Check your understanding:
1. From the blog post about lambdaj below, list every named language, framework, or library other than Java and the JVM.
2. Summarize the blog post about lambdaj below in two sentences.
3. Extend the blog post about lambdaj below, picking up after its final sentence.

Friday, October 16, 2009

LambdaJ new trends in Java

I must say I really enjoy the presentations from the JUGS. Couple of days ago there was another one about lambdaj, presented by its author Mario Fusco. He is a big fan of Scala and that's why he wanted to bring this functional way of doing things to Java.

I think this is a trend and we are going to see this more and more. It all started with the dynamic languages built on the JVM and now more and more people want functional things. I guess it has to do with the fact that Java the language did not see much change over the last 8 years, and people see solutions that are nice for specific problems in other languages. For instance Rails, it's very good in solving one particular problem and the Java community did notice that. Not only did it get ported to run on the JVM it also brought us Groovy/Grails.

So the latest thing in Java land is functional programming. There are some things one could solve more "elegantly" by using a language that is functional in nature. An example of this is filtering collections, this is what lambdaj tries to do, making standard Java behave in a more function manner.

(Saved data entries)
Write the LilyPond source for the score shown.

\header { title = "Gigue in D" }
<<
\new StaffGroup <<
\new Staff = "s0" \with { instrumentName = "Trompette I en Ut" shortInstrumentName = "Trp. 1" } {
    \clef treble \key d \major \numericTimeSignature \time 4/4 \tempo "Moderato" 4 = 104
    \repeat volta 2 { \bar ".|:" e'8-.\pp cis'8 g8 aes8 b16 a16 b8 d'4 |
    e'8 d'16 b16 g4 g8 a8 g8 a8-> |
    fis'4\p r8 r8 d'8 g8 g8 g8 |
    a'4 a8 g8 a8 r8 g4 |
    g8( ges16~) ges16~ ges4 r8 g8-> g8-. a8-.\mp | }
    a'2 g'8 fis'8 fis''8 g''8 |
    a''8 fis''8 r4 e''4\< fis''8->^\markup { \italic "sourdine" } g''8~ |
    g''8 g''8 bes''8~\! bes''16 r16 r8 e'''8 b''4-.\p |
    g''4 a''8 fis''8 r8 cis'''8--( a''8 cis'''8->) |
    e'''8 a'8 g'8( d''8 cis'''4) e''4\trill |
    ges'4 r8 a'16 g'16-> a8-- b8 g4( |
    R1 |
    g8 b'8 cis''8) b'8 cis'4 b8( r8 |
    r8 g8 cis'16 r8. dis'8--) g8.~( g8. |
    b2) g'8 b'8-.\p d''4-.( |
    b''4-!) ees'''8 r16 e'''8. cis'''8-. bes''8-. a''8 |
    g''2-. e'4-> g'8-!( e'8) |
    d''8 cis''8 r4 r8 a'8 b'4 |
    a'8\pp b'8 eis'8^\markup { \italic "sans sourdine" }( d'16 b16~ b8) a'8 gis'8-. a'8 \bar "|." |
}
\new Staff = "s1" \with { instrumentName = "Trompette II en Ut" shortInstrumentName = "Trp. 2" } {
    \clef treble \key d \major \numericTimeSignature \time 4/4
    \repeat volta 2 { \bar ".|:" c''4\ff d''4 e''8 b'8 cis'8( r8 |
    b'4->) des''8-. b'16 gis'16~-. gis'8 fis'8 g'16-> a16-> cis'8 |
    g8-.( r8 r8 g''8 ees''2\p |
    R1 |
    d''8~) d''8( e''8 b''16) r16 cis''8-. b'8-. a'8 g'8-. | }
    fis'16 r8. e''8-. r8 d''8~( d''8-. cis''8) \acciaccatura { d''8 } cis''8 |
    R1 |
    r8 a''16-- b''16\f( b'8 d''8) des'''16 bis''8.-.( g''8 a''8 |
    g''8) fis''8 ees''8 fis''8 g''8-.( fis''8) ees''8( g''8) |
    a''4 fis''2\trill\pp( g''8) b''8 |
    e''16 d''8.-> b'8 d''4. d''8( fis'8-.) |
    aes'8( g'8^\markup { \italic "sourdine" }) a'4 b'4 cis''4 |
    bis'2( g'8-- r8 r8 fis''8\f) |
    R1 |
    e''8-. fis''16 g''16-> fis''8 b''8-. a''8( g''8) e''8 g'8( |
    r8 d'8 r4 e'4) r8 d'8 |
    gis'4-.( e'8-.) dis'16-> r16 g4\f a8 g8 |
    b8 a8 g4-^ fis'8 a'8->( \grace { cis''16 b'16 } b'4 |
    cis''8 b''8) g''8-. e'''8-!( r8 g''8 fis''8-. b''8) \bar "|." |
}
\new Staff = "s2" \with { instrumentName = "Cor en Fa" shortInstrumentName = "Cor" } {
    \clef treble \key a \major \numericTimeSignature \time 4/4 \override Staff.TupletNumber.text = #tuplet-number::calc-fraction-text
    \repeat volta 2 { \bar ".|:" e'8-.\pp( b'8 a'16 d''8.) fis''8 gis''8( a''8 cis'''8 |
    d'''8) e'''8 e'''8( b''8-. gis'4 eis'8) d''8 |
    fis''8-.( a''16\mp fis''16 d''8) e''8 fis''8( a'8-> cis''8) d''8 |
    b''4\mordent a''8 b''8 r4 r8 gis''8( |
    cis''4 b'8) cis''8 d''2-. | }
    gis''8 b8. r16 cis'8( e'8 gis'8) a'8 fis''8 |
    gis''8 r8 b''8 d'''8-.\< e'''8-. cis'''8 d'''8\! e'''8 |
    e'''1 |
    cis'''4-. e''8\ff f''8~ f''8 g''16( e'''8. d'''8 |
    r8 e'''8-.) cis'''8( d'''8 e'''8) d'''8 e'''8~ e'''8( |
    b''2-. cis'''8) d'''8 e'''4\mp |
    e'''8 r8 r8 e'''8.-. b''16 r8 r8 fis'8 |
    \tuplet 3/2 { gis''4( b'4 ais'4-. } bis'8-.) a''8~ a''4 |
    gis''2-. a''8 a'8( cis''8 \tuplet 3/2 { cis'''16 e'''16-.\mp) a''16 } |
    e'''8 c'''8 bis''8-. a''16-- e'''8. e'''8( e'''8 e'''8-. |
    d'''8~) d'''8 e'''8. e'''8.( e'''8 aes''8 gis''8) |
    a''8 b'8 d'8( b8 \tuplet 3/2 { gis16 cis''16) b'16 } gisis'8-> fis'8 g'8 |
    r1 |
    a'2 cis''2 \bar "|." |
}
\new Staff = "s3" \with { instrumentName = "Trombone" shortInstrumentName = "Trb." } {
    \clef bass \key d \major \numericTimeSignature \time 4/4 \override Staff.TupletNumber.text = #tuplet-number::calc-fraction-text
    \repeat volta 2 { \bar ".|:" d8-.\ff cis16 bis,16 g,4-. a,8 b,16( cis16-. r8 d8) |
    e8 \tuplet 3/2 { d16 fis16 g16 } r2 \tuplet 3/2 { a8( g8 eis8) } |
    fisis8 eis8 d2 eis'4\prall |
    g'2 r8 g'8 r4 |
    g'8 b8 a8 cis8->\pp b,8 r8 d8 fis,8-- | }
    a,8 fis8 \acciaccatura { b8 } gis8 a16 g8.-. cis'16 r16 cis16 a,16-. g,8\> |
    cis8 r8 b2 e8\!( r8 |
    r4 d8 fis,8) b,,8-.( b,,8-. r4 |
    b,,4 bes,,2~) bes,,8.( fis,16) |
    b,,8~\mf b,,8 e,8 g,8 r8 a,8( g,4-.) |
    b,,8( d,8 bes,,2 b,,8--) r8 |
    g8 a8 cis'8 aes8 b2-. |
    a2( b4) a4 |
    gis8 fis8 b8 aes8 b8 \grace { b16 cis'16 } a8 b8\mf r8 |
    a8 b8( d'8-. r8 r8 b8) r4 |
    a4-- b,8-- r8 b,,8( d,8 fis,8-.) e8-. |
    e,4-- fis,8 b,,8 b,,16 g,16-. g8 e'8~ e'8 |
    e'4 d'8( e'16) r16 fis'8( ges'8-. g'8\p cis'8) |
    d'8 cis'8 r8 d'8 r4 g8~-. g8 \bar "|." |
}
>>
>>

Results of the tasks:
1. lambdaj, Scala, Rails, Groovy, Grails

2. Mario Fusco, the author of lambdaj and a big fan of Scala, presented the library at a JUGS talk as a way to bring a functional style to Java. The author sees this as part of a growing trend toward functional programming in Java, since the language changed little over eight years while other languages offered neat solutions to specific problems such as filtering collections.

3.
To give a couple of examples. To filter a list of beans in lambdaj you could write something like this:
 
int totalAge = sum(meAndMyFriends, on(Person.class).getAge());

This will work because you would do a static import of the Lambda class that has the sum and on methods. So to explain what happens, the sum method will iterate over the collection of Person objects and invoke the getAge() method and sum all the results. Actually it's very readable what will happen. Because the on method uses generics you'll even get code completion and you'll be able to use refactoring.

Even better is the sumFrom method, it will return a bean of the same type of your list and you can then call any method to get the sum from all the properties. Of course this will only work if your collection contains object instances, because java generics are not reified.

Person totalsPerson = sumFrom(meAndMyFriends);
int totalAge = totalsPerson.getAge();
int totalLength = totalsPerson.getLength();

This works because sumFrom gives back a Proxy object that is the same as the elements in the list. When you invoke a method on it, it still has a reference to the list so it will iterate over the list and sum the properties.

Another example:

  
List<Person> oldFriends = filter(having(on(Person.class).getAge(), greaterThan(30)), meAndMyFriends);

There are of course more frameworks that can do similar things. When I first saw this I thought of jxpath but the disadvantage of this framework is that when doing refactoring, you'll have to manually change the xpath queries. Another powerful framework that also takes advantage of functional paradigm is google collections.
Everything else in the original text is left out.